As with any procedure, there are risks involved; these include reactions to medicine, problems breathing, bleeding, and infection. Infection is reported to occur in less than 1% of cases and is curable with antibiotics. Overall, patients with a preexisting illness are at a higher risk of getting an infection as opposed to those who are overall healthy.
Risks for grafts from the iliac crest
- acquired bowel herniation (this becomes a risk for larger donor sites (>4 cm)). About 20 cases have been reported in the literature from 1945 till 1989 and only a few hundred cases have been reported worldwide
- meralgia paresthetica (injury to the lateral femoral cutaneous nerve also called Bernhardt-Roth's syndrome)
- pelvic instability
- fracture (extremely rare and usually with other factors)
- injury to the clunial nerves (this will cause posterior pelvic pain which is worsened by sitting)
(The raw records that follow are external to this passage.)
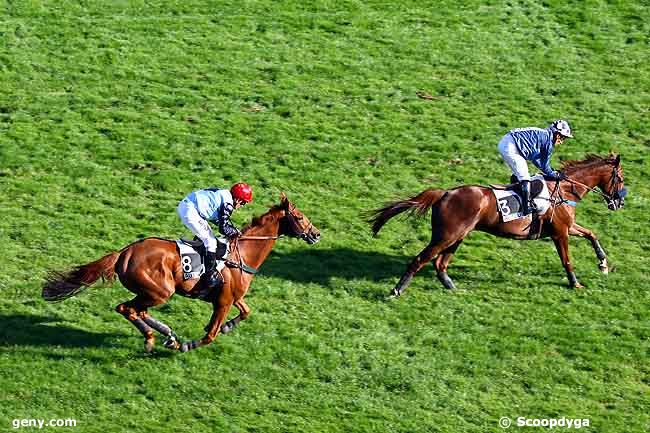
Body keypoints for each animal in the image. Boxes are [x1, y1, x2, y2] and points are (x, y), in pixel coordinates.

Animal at [41, 194, 320, 350]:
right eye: (299, 216)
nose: (316, 234)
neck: (242, 253)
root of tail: (125, 252)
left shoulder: (234, 297)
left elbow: (245, 312)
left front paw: (228, 326)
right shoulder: (223, 301)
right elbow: (210, 335)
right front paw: (190, 343)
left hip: (150, 293)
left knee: (136, 310)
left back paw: (166, 335)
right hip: (159, 292)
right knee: (127, 308)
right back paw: (156, 338)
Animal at [372, 153, 624, 296]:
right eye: (620, 178)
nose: (619, 202)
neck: (564, 191)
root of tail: (445, 193)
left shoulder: (568, 226)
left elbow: (591, 234)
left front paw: (603, 264)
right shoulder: (560, 232)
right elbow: (567, 259)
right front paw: (575, 283)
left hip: (458, 236)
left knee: (440, 264)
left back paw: (453, 288)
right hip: (446, 235)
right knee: (421, 260)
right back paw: (397, 290)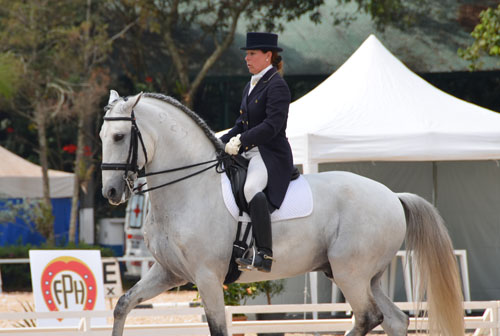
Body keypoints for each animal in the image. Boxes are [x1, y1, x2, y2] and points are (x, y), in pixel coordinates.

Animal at [100, 91, 464, 336]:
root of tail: (392, 196)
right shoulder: (169, 272)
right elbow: (123, 304)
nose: (111, 193)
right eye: (102, 136)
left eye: (119, 136)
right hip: (363, 276)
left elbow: (218, 328)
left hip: (351, 272)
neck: (189, 188)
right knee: (394, 320)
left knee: (367, 317)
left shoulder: (207, 276)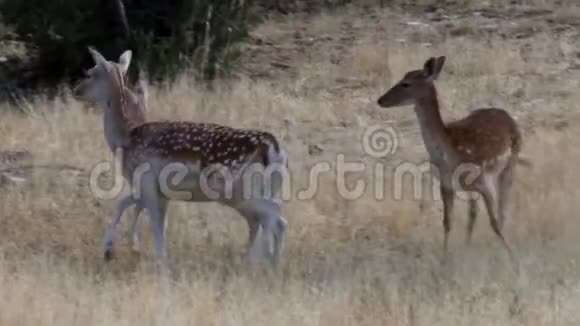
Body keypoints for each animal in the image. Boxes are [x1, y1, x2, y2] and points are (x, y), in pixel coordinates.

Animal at [73, 46, 288, 270]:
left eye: (93, 73)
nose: (77, 90)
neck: (126, 138)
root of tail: (273, 148)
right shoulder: (154, 190)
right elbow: (127, 205)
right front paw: (113, 250)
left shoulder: (147, 181)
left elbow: (155, 225)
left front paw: (162, 262)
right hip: (267, 189)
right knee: (271, 219)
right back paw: (272, 263)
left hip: (241, 191)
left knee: (276, 217)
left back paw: (263, 261)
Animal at [376, 55, 532, 260]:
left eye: (406, 83)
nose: (380, 100)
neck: (449, 155)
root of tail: (508, 115)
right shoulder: (446, 184)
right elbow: (447, 222)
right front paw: (444, 259)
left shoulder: (482, 180)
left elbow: (494, 222)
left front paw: (512, 257)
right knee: (474, 212)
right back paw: (468, 246)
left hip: (509, 164)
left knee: (502, 208)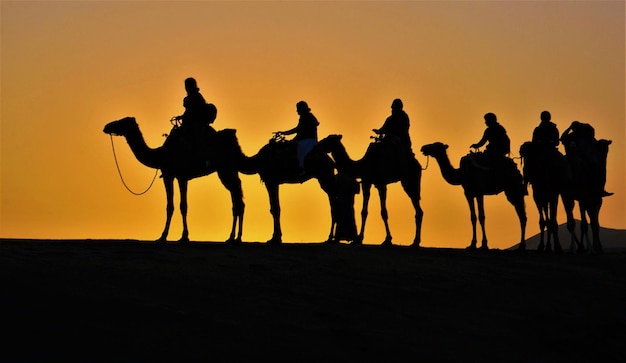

- injury to the ilioinguinal nerve
- minor hematoma (a common occurrence)
- deep hematoma requiring surgical intervention
- ureteral injury
- pseudoaneurysm of iliac artery (rare)
- tumor transplantation
- cosmetic defects (chiefly caused by not preserving the superior pelvic brim)
- chronic pain
Bone graft procedures consist of more than just the surgery itself. The complete 3-month total cost of a complex posterolateral lumbar spine fusion bone graft supplemented with graft extenders ranges from a mean of approximately US$33,860 to US$37,227. This price includes all visits in and out of the hospital for 3 months. Besides the cost of the bone graft itself (ranging from US$250 to US$900) other expenses for the procedure include: outpatient rehabilitation fees (US$5,000 to US$7,000), screws and rods (US$7,500), room and board (US$5,000), operating room (US$3,500), sterile supplies (US$1,100), physical therapy (US$1,000), surgeon's fees (average US$3,500), anesthesiologist fees (approximately US$350 to US$400 per hour), medication charges (US$1,000), and additional fees for services such as medical supplies, diagnostic procedures, equipment use fees, etc.